The path sloped down, passed through an empty field grown high with meadow grass, then ended on Bluebird Lane. Ahead down the narrow road, Jolene could see the white steeple of the
Presbyterian church peeking out from between the pines.
"Almost there," Leslie said cheerily.
Her house was a small log cabin set back against the trees. In front was a vegetable garden ringed by a border of wildflowers. That surprised Jolene. Businesswoman she could see, but gardener? People changed, she realized, and though she and Leslie still had an easy rapport and seemed to have instantly fallen back into their old roles, she recognized that she no longer really knew her friend.
It was a sobering thought.
The cabin was bigger than it looked. Inside, there was a large sitting room, a decent-sized kitchen and three bedrooms. One was Leslie's room, another was her office, and the third was a guest room. "I've never used it," Leslie admitted. "In the three years since I bought this place, I've never had an overnight guest." She caught Jolene's raised eyebrow. "That kind. So if you two wanted to inaugurate the room, it's available."
Jolene looked over at Skylar, standing next to the window and looking out at the garden. She was going to have to make some decisions about their future ... and pretty quickly. He was supposed to be in school right now. She'd yanked him out when she left Frank, and she hadn't even called the school to explain. They'd no doubt called to find out why he'd been absent for the past week, and she just hoped that Frank had taken care of the problem.
If she really was planning to stay in Bear Flats for any length of time, she had to get Skylar enrolled. And since it was the beginning of the school year, it would be better to do it now. It wasn't good for a third grader to miss too much class time; he'd fall behind. Besides, for a boy as shy as Skylar, each day that went by would make it harder for him to make friends and fit in.

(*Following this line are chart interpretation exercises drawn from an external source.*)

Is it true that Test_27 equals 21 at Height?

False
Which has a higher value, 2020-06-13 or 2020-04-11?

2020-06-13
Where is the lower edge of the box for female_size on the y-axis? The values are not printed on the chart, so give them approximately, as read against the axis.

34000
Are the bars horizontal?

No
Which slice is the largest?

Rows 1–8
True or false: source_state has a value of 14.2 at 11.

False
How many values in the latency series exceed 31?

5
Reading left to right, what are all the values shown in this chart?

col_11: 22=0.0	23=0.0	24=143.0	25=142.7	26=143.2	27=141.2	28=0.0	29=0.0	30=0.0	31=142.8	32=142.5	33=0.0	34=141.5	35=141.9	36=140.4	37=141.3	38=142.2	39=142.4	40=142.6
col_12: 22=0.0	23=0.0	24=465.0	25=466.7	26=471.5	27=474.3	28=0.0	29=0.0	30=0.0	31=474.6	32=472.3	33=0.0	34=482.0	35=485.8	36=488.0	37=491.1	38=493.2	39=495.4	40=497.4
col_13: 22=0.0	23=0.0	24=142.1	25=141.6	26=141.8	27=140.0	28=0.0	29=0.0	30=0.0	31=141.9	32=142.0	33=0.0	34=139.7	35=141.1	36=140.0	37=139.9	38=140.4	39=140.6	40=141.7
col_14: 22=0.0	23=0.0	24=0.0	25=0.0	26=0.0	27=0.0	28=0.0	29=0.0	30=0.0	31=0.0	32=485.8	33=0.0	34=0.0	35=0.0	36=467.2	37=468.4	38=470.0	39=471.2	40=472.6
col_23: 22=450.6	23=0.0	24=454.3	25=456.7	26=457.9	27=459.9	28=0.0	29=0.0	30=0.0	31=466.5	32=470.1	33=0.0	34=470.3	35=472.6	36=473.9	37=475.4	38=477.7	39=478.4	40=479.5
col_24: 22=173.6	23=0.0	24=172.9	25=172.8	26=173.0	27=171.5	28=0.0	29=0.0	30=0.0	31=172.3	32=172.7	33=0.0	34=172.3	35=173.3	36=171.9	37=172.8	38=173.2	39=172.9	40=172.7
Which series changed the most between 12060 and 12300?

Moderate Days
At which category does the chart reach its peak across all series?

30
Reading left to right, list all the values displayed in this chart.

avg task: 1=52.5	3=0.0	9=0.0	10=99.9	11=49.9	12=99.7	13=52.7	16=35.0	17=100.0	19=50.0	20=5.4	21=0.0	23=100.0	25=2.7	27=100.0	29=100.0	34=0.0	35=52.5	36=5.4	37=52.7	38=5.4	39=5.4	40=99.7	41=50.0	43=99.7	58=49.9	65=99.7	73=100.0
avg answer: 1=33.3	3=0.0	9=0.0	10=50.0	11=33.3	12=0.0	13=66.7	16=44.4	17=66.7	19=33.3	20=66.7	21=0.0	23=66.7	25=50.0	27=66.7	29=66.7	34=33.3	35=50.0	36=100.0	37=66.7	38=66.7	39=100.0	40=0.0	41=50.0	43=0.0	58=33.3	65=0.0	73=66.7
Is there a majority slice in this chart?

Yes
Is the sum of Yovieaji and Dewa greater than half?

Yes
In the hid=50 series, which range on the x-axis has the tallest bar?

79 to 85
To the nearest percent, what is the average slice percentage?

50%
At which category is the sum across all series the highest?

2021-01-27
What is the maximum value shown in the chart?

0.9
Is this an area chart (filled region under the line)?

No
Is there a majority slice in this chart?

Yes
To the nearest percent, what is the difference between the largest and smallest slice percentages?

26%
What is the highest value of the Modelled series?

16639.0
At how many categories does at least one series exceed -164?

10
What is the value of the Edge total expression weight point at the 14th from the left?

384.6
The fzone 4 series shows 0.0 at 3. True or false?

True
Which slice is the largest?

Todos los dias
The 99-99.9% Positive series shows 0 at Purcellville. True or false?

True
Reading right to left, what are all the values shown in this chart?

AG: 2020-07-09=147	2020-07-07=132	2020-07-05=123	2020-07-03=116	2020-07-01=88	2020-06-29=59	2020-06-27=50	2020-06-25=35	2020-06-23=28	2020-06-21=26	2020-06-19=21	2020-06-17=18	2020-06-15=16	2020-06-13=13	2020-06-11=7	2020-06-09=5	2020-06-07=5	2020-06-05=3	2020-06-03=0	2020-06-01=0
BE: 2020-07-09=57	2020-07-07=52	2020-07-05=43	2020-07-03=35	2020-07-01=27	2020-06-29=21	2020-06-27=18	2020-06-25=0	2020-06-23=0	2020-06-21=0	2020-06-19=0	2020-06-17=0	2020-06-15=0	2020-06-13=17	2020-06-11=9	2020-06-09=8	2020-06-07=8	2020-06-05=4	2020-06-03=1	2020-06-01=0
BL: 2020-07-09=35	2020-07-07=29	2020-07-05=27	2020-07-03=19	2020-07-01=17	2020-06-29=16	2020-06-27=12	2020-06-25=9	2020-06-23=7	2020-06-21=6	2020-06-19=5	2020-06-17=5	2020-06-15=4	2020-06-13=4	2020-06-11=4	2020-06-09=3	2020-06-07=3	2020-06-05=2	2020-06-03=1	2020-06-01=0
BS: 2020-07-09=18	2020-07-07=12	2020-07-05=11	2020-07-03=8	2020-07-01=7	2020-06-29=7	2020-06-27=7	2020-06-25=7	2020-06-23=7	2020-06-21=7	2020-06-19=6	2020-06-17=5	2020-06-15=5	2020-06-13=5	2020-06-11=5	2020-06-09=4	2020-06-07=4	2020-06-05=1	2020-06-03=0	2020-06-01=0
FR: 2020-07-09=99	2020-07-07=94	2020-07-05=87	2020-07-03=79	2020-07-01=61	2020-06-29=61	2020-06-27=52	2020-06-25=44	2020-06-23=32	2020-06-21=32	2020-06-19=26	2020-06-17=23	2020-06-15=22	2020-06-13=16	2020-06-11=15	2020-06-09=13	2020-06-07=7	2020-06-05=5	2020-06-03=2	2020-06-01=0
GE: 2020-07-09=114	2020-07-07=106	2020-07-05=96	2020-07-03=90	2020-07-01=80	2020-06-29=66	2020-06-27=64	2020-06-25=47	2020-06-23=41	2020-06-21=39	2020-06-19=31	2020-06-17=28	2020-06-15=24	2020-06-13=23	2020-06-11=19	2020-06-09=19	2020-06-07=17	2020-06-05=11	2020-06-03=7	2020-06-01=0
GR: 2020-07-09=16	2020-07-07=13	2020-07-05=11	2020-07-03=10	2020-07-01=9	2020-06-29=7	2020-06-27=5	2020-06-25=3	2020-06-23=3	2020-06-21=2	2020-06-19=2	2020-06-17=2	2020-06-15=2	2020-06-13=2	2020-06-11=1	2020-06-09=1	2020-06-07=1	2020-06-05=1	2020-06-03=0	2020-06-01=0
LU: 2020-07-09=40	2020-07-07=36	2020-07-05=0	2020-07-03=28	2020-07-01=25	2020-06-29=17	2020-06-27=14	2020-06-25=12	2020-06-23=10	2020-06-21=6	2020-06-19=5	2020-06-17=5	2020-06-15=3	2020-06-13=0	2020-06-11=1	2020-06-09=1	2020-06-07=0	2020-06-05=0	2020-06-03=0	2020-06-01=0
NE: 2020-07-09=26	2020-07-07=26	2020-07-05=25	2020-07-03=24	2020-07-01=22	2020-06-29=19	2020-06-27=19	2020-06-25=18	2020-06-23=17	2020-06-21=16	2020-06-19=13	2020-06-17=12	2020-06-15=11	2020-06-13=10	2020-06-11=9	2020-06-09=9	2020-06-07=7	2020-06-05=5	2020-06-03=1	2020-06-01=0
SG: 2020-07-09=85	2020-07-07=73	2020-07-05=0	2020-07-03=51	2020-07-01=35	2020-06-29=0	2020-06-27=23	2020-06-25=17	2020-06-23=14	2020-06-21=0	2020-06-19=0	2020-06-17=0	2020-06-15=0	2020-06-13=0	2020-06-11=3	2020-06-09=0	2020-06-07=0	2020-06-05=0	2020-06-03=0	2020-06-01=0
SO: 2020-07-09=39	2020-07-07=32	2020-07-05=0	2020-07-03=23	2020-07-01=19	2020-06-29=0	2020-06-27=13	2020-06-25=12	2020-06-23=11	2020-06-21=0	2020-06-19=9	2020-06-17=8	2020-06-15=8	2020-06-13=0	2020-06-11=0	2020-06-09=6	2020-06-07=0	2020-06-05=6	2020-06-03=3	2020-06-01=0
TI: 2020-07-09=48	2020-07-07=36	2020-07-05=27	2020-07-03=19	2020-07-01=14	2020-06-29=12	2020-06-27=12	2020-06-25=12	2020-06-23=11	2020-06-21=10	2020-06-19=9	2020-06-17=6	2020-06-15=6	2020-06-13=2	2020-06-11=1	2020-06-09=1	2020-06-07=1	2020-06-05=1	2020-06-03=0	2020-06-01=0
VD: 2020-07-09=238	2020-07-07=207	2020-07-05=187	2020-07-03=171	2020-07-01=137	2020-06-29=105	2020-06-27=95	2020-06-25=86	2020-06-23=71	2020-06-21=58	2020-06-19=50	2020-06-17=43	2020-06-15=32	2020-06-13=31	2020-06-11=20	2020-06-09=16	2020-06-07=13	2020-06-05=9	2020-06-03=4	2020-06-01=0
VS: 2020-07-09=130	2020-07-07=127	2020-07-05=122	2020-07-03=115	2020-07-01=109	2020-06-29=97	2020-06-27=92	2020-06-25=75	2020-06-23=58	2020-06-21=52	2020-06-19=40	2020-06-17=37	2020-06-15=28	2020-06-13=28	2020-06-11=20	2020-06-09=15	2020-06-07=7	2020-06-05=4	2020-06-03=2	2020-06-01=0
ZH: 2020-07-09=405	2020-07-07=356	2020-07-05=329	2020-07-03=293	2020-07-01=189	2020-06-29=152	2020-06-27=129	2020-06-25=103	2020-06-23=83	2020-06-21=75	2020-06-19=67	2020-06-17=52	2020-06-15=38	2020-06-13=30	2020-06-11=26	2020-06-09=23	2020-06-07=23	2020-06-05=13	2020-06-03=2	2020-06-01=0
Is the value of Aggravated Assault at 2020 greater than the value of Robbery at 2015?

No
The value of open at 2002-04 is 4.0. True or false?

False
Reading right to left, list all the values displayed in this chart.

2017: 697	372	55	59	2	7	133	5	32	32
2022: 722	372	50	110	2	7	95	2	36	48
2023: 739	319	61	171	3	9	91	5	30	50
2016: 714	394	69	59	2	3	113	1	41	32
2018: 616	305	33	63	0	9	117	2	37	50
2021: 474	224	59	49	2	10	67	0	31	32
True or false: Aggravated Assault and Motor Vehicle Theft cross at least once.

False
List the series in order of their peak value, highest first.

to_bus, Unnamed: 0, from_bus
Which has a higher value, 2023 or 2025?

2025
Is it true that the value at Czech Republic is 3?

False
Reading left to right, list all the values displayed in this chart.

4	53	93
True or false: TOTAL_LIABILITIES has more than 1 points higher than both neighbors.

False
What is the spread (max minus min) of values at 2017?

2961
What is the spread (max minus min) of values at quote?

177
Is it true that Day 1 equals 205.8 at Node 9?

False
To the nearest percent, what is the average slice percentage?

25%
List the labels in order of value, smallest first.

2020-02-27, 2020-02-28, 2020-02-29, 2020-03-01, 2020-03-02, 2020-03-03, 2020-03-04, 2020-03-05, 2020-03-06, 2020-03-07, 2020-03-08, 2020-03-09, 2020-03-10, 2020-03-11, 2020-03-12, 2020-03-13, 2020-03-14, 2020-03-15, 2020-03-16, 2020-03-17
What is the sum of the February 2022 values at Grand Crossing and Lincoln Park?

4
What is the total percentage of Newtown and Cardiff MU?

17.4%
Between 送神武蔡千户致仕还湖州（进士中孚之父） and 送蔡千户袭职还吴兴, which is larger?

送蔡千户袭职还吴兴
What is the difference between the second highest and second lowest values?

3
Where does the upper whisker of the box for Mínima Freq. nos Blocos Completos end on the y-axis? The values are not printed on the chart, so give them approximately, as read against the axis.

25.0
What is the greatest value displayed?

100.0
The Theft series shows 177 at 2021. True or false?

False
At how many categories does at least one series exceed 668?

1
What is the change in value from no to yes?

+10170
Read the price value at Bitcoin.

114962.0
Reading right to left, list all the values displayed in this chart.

Life was so damn complicated.
She looked around the cabin. Honestly, she would much rather be living here than with her mother, but making that transition wouldn't be easy. No matter how carefully she finessed it, her mom would end up hurt and angry, and she might even take it out on Skylar, cutting him out entirely. The boy couldn't handle another emotional loss right now.
The best thing to do would be for her to find a job and get her own place, rent an apartment.
The expression on her face must have betrayed her emotions, because Leslie walked over and put a hand on her shoulder. "Don't worry. Everything's going to be all right," she promised, smiling sympathetically.
Jolene patted her friend's hand, looking over at Skylar by the window. "I hope so," she said.
Skylar didn't like Bear Flats. There was nothing to do here. The town was boring and way too small. Plus all these trees and the fact that it was in the mountains ...
He missed the desert.
He didn't like his grandma much either. Oh, she was nice to him and all-most of the time-but even when she was on her best behavior, there was something unstable about her, something unpredictable, something that reminded him of Dad.